With the holiday period drawing to an end, markets brace for an eventful week ahead, with the BoE monetary policy meeting this week expected to draw attention as the BoE Governor remains in the minority which advocates the resumption of asset purchases. With UK manufacturing PMI showing a marginal improvement, other PMI releases during the week may have an influence on policymakers’ stance.
Dismal manufacturing data from the US yesterday dampened the possibility of an early withdrawal of the current monetary stimulus. However, Friday’s non-farm payrolls report is likely to garner most of market attention. Eurozone unemployment and German inflation figures remain key features on today’s economic calendar.
Pound Sterling – UK Markets
The Pound managed to gain traction against the US Dollar in yesterday’s trading session, as weak US manufacturing data fuelled speculation that the Fed would continue with its easing stance for a longer than expected period. In today’s trading session, data out just now has revealed a slight uptick in manufacturing activity in the UK economy, though it still remains in contraction. Meanwhile, in line with the BBA report, today’s data showed that mortgage approvals declined for February.
Despite the sluggish economic recovery in the UK, the BCC has offered some respite, as it indicated that the British economy would manage to avoid a triple dip recession underpinned by the robust performance of services activity and buoyant exports due to a weaker currency. Furthermore, Lloyds business barometer surged for March, thereby signalling growing confidence among British firms. In this context, construction PMI due tomorrow and services PMI on Thursday will be closely tracked to decode whether the UK managed to escape contraction this quarter. The BoE’s monetary policy meeting later this week also holds significance for the near term dynamics of the Pound.
US Dollar – US Markets
Investors flocked to high yield currencies after data released yesterday showed that the pace of expansion in the US manufacturing sector unexpectedly slowed for March. The US Dollar declined against the Euro and the Pound, as dismal manufacturing data raised speculation that the Fed would be compelled to continue with its easing stance for a longer than anticipated period. Moreover, data last week revealed an unexpected rise in initial jobless claims, thereby highlighting that the labour market is still not out of the woods. Against this backdrop, non-farm payrolls data due later in the week would be closely eyed for insights into the Fed’s future monetary policy moves.
An upward revision to the US fourth quarter economic growth last Thursday pacified some concerns surrounding the US economy. Moreover, the Reuters/Michigan consumer confidence index climbed more than expected for March, suggesting that markets have taken in stride the recent spending cuts announced by the US government. With durable goods orders surpassing estimates last week, factory orders data due later today is likely to be keenly eyed and is expected to show a rebound for February.
Euro – European Markets
The single currency is trading close to yesterday’s highs against the US Dollar this morning after weaker than expected ISM manufacturing data stoked speculation that the Fed would not rush to dismantle its ultra loose stimulus programme. Moreover, no sign of disorder was witnessed when Cypriot banks resumed operations last week.

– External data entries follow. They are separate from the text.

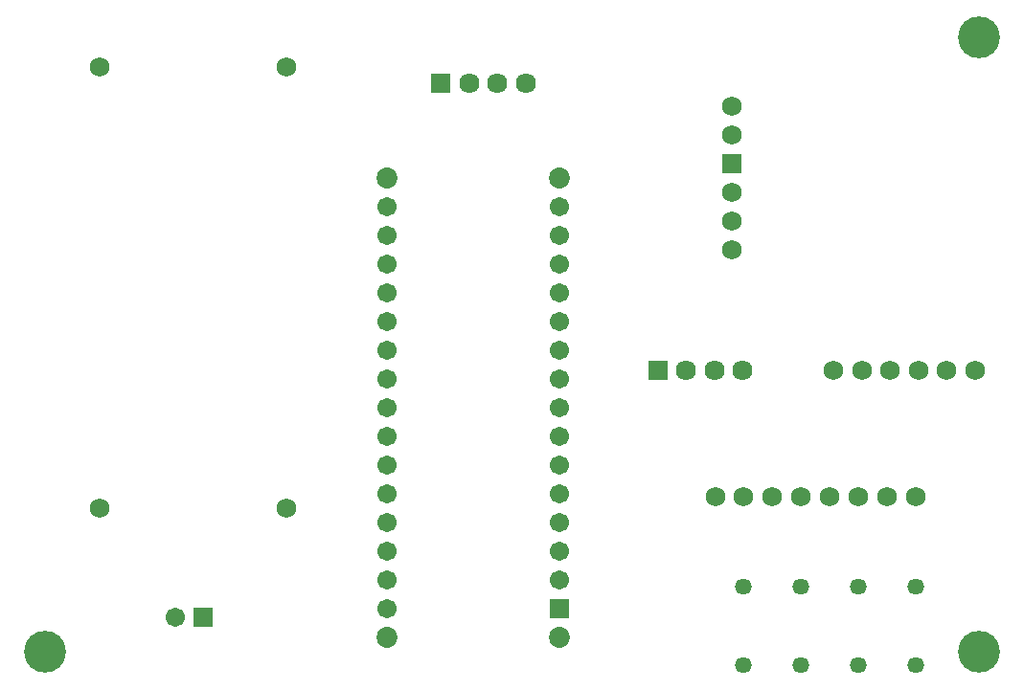
<source format=gbr>
%TF.GenerationSoftware,Altium Limited,Altium Designer,22.5.1 (42)*%
G04 Layer_Color=16711935*
%FSLAX45Y45*%
%MOMM*%
%TF.SameCoordinates,23F47D9D-8B9D-40EC-A212-7CA489FF55AC*%
%TF.FilePolarity,Negative*%
%TF.FileFunction,Soldermask,Bot*%
%TF.Part,Single*%
G01*
G75*
%TA.AperFunction,ComponentPad*%
%ADD20R,1.72720X1.72720*%
%ADD21C,1.72720*%
%ADD22C,3.70320*%
%ADD23C,1.46120*%
%ADD24R,1.79320X1.79320*%
%ADD25C,1.79320*%
%ADD26C,1.71120*%
%ADD27R,1.71120X1.71120*%
%ADD28C,1.85420*%
D20*
X15138400Y7391400D02*
D03*
D21*
Y7137400D02*
D03*
Y6883400D02*
D03*
Y6629400D02*
D03*
Y7645400D02*
D03*
Y7899400D02*
D03*
X16764000Y4445000D02*
D03*
X16510001D02*
D03*
X16256000D02*
D03*
X16002000D02*
D03*
X15748000D02*
D03*
X15494000D02*
D03*
X15239999D02*
D03*
X14994000D02*
D03*
X17285400Y5562900D02*
D03*
X17035400D02*
D03*
X16785400D02*
D03*
X16535400D02*
D03*
X16285400D02*
D03*
X16035400D02*
D03*
X9550400Y8243400D02*
D03*
X11200400Y4343400D02*
D03*
X9550400D02*
D03*
X11200400Y8243400D02*
D03*
D22*
X17322800Y8509000D02*
D03*
X9067800Y3073400D02*
D03*
X17322800D02*
D03*
D23*
X16764000Y2952000D02*
D03*
Y3652000D02*
D03*
X16256000Y2952000D02*
D03*
Y3652000D02*
D03*
X15748000Y2952000D02*
D03*
Y3652000D02*
D03*
X15239999Y2952000D02*
D03*
Y3652000D02*
D03*
D24*
X14482001Y5562600D02*
D03*
X12562225Y8102600D02*
D03*
D25*
X14732001Y5562600D02*
D03*
X14982001D02*
D03*
X15232001D02*
D03*
X12812225Y8102600D02*
D03*
X13062225D02*
D03*
X13312225D02*
D03*
D26*
X10214800Y3378200D02*
D03*
X12090400Y3454400D02*
D03*
Y3708400D02*
D03*
Y3962400D02*
D03*
Y4216400D02*
D03*
Y4470400D02*
D03*
Y4724400D02*
D03*
Y4978400D02*
D03*
Y5232400D02*
D03*
Y5486400D02*
D03*
Y5740400D02*
D03*
Y5994400D02*
D03*
Y6248400D02*
D03*
Y6502400D02*
D03*
Y6756400D02*
D03*
Y7010400D02*
D03*
X13614400D02*
D03*
Y6756400D02*
D03*
Y6502400D02*
D03*
Y6248400D02*
D03*
Y5994400D02*
D03*
Y5740400D02*
D03*
Y5486400D02*
D03*
Y5232400D02*
D03*
Y4978400D02*
D03*
Y4724400D02*
D03*
Y4470400D02*
D03*
Y4216400D02*
D03*
Y3962400D02*
D03*
Y3708400D02*
D03*
D27*
X10464800Y3378200D02*
D03*
X13614400Y3454400D02*
D03*
D28*
X12090400Y3200400D02*
D03*
X13614400D02*
D03*
X12090400Y7264400D02*
D03*
X13614400D02*
D03*
%TF.MD5,33f0deaefb5aae7065b53b86ed46ab37*%
M02*

</source>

However, the Eurozone economy showed no signs of revival, as PMI releases from Germany, France and Eurozone indicated that manufacturing activity continued to remain in contraction territory for March. Against this backdrop, market participants are keeping a close eye on unemployment data scheduled for release later today for further cues on the region’s recovery. Additionally, today’s German consumer price inflation data ahead of Eurozone consumer inflation data due tomorrow would be closely watched for insights into the ECB’s future monetary policy stance. With the region’s economy registering sluggish growth, the ECB monetary policy meeting due this week would remain a key event on cards to gauge whether the central bank plans to loosen interest rates further in order to support the ailing economy.
Other Currencies – Highlights
The Australian Dollar has nudged higher against its major peers in today’s trading session after the Reserve Bank of Australia decided to keep the interest rate unchanged at 3%. Besides, the central bank offered no hints on whether a reduction in the benchmark interest rate may be required soon.
However, overnight data indicated that manufacturing activity in Australia slipped further into contraction amid weakness in the construction sector and lower exports. In this context, services PMI, new home sales and trade balance data due tomorrow is expected to garner market attention for further insights into the state of the nation’s economy. Moreover, global manufacturing growth also remains anaemic, as recent PMI indicators from China and the US have shown signs of a slowdown in the manufacturing sector.
With a light economic calendar today, news emanating from overseas markets is likely to have a bearing on risk appetite.